Mariane Bovoloni
Matéria publicada na edição n° 950 – referente à semana do dia 20 de junho de 2010 – na Folha Universal, jornal da Igreja Universal do Reino de Deus, enfocou a relação da juventude com violência, bebidas e drogas. Na capa da edição, o jornal expõe a pergunta que norteará o desenvolvimento da matéria: “Brigas, bebedeiras, rebeldia. Por que os jovens de hoje vivem uma crise de valores e colocam em risco o próprio futuro?”.
Com o título “Futuro na lona”, a matéria cita três casos de jovens envolvidos em violência. No primeiro, o problema estaria no tráfico de drogas no morro carioca da Rocinha, em que “é comum que alunos sejam parentes de integrantes de grupos criminosos, ou até que participem da venda de drogas”. O segundo seria na cidade de Jundiaí, interior de São Paulo. Lá, gangues controlariam espaços públicos e agrediriam quem não pertencesse ao “grupo”. Nesse caso, segundo a matéria, “os garotos e garotas podem ser realmente violentos, mesmo com pouca idade”. Por último, em Florianópolis, Santa Catarina, tanto pré-adolescentes como adolescentes combinariam lutas e se enfrentariam em ringues improvisados. “Cada rival era orientado a bater até não agüentar mais e, então, desistir assumindo para uma câmera o fracasso. A derrota vinha acompanhada de humilhações e era disponibilizada na rede”, de acordo com o texto.
Ao longo das quatro páginas que a matéria ocupa e através dos três exemplos de violência citados, tenta-se entender o motivo dos jovens estarem “sem limites”, “sem rumo” e imersos em uma “crise de valores”. De acordo com a fala de uma de suas fontes, um desses motivos seria a falta de limites imposta pelos pais: “Os limites não são dados mais entre os adultos, que têm o papel fragilizado. Eles [os jovens] criam fronteiras nas quais a gente não penetra. Se um adulto falar de embriaguez, os jovens vão rir da cara dele”.
Compõe a matéria, também, dados divulgados pelo Centro Brasileiro de Informações sobre Drogas Psicotrópicas (Cebrid), ligado à Universidade Federal de São Paulo, relativos ao consumo de bebidas alcoólicas por jovens paulistanos entre 15 e 18 anos, estudantes do Ensino Médio privado. A pesquisa indica, por exemplo, que um terço dos 5.226 estudantes “declarou ter se embriagado com cinco ou mais dozes de álcool ao menos uma vez no mês anterior”. Dados como esse comprovariam as afirmações da matéria.
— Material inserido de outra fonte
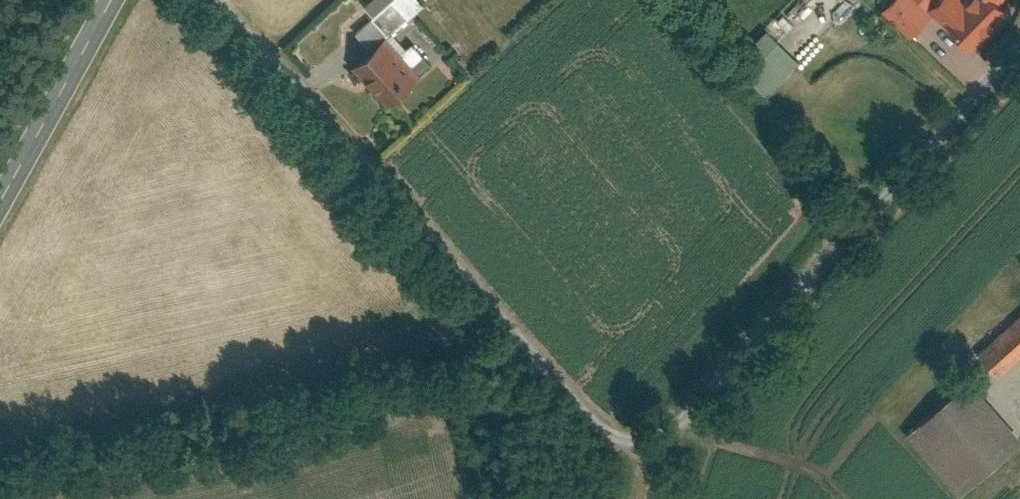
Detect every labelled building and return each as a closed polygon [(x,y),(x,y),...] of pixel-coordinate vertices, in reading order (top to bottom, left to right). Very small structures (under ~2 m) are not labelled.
[(389,36),(425,4),(421,0),(374,0),(365,8),(375,19),(356,35),(371,52),(389,36)] [(876,14),(908,46),(936,19),(970,53),(1011,13),(1000,3),(1003,0),(890,0),(876,14)] [(763,30),(729,65),(762,98),(797,62),(763,30)] [(371,52),(354,69),(389,105),(431,65),(412,46),(405,53),(389,36),(371,52)] [(976,352),(995,375),(1019,354),(1019,315),(976,352)] [(903,433),(956,496),(1019,442),(967,379),(903,433)]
Com o subtítulo “Crianças e adolescentes trocam socos, formam gangues e consomem álcool e outras drogas sem limites. O que está acontecendo com a juventude?”, a matéria generaliza. Usando o termo “juventude”, ela pressupõe que, como um todo homogêneo, os jovens de hoje estão da mesma forma envolvidos com o que a matéria discrimina e apresentam a mesma “crise de valores”. A matéria se propõe a ser um panorama da geração atual, mas a enfoca somente pelos aspectos negativos, tornando-se o panorama da geração que ela considera “sem rumo”.
Além disso, cabe salientar que os três casos de violência apresentados possuem especificidades. Cada um deles está inserido em contextos sociais diferentes e não poderiam ser comparados como se fossem, da mesma forma, exemplos da “geração sem rumo”. No caso dos adolescentes da favela da Rocinha, o envolvimento com o tráfico pode se dar por questões como a alternativa de sobrevivência e a falta de oportunidades de estudo e emprego. Enquanto isso, o que leva pré-adolescentes e adolescentes da classe média de Florianópolis a combinarem lutas seria mais uma questão de autoafirmação. Esse é um exemplo de como tais situações de violência não devem ser examinadas em recortes desvinculados de problemas sociais mais amplos, como ocorreu na matéria da Folha Universal.
Na matéria, três fontes são citadas: um professor da Rocinha, uma jovem de Jundiaí e uma psicóloga do Cebrid. Não há fontes dos governos envolvidos, e o poder público não é citado. Este cenário leva ao único caminho possível de solução: a fé. E é assim que a matéria propõe solucionar o problema. Mesmo utilizando dados concretos da pesquisa do Cebrid, a solução proposta é abstrata. Primeiro, a matéria aponta a influência fundamental da família sobre o consumo de álcool. Depois, através dos depoimentos da psicóloga, a qual teria “uma tese de doutorado sobre a importância das práticas religiosas na recuperação de dependentes químicos”, a matéria sustenta a importância da religião para os que desejam largar o vício, finalizando: “A família, a religiosidade e a informação podem ter papel importante ao se lidar com o problema”.